Copy out the listing beneath, missing nothing.
• • • • •
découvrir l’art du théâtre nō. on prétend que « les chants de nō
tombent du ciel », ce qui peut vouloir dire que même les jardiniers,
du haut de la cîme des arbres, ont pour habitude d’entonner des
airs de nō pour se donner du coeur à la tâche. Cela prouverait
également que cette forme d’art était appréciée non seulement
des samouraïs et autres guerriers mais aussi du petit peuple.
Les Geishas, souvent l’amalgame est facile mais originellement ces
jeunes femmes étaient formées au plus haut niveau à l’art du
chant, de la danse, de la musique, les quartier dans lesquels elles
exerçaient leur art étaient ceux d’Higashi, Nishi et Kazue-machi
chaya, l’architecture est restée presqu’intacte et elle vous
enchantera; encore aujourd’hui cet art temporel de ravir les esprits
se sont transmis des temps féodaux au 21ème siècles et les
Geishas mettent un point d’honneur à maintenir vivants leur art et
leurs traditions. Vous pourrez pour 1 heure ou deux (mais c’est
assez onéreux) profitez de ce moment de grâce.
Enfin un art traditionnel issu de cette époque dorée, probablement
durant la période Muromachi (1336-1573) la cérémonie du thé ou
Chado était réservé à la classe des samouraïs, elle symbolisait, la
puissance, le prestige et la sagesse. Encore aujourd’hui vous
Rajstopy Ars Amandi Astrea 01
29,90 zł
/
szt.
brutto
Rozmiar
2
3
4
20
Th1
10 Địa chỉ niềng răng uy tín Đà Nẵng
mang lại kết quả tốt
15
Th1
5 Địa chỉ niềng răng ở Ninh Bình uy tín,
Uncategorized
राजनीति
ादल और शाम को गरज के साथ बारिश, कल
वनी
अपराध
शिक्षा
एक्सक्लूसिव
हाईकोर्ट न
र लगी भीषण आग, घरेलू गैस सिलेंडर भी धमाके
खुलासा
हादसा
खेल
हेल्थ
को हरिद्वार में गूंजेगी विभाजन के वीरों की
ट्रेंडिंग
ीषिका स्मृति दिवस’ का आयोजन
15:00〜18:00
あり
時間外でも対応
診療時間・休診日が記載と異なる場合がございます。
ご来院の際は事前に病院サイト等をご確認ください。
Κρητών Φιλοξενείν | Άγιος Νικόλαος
• • • • •
__RESULT__.
découvrir l’art du théâtre nō. on prétend que « les chants de nō
tombent du ciel », ce qui peut vouloir dire que même les jardiniers,
du haut de la cîme des arbres, ont pour habitude d’entonner des
airs de nō pour se donner du coeur à la tâche. Cela prouverait
également que cette forme d’art était appréciée non seulement
des samouraïs et autres guerriers mais aussi du petit peuple.
Les Geishas, souvent l’amalgame est facile mais originellement ces
jeunes femmes étaient formées au plus haut niveau à l’art du
chant, de la danse, de la musique, les quartier dans lesquels elles
exerçaient leur art étaient ceux d’Higashi, Nishi et Kazue-machi
chaya, l’architecture est restée presqu’intacte et elle vous
enchantera; encore aujourd’hui cet art temporel de ravir les esprits
se sont transmis des temps féodaux au 21ème siècles et les
Geishas mettent un point d’honneur à maintenir vivants leur art et
leurs traditions. Vous pourrez pour 1 heure ou deux (mais c’est
assez onéreux) profitez de ce moment de grâce.
Enfin un art traditionnel issu de cette époque dorée, probablement
durant la période Muromachi (1336-1573) la cérémonie du thé ou
Chado était réservé à la classe des samouraïs, elle symbolisait, la
puissance, le prestige et la sagesse. Encore aujourd’hui vous
Rajstopy Ars Amandi Astrea 01
29,90 zł
/
szt.
brutto
Rozmiar
2
3
4
20
Th1
10 Địa chỉ niềng răng uy tín Đà Nẵng
mang lại kết quả tốt
15
Th1
5 Địa chỉ niềng răng ở Ninh Bình uy tín,
Uncategorized
राजनीति
ादल और शाम को गरज के साथ बारिश, कल
वनी
अपराध
शिक्षा
एक्सक्लूसिव
हाईकोर्ट न
र लगी भीषण आग, घरेलू गैस सिलेंडर भी धमाके
खुलासा
हादसा
खेल
हेल्थ
को हरिद्वार में गूंजेगी विभाजन के वीरों की
ट्रेंडिंग
ीषिका स्मृति दिवस’ का आयोजन
15:00〜18:00
あり
時間外でも対応
診療時間・休診日が記載と異なる場合がございます。
ご来院の際は事前に病院サイト等をご確認ください。
Κρητών Φιλοξενείν | Άγιος Νικόλαος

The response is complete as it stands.